- [RECORD SET]
----------

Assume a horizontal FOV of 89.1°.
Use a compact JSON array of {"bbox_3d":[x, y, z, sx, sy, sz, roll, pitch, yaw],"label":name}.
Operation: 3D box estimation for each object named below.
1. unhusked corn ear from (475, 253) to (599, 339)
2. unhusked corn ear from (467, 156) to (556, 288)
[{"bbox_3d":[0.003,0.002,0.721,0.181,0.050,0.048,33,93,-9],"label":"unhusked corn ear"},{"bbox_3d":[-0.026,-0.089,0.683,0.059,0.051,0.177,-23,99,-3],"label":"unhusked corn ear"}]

----------

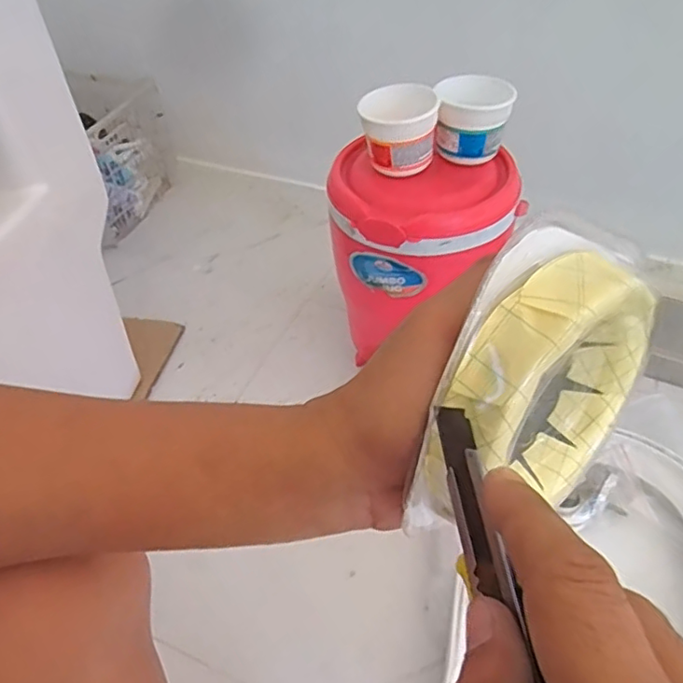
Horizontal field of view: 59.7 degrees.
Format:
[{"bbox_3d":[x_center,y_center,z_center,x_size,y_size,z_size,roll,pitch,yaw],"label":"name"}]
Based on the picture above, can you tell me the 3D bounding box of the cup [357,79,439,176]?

----------

- [TASK DETAILS]
Copy each line of the listing above that includes the word "pitch".

- [SOLUTION FOR THIS PROBLEM]
Use a compact JSON array of {"bbox_3d":[x, y, z, sx, sy, sz, roll, pitch, yaw],"label":name}.
[{"bbox_3d":[x_center,y_center,z_center,x_size,y_size,z_size,roll,pitch,yaw],"label":"name"}]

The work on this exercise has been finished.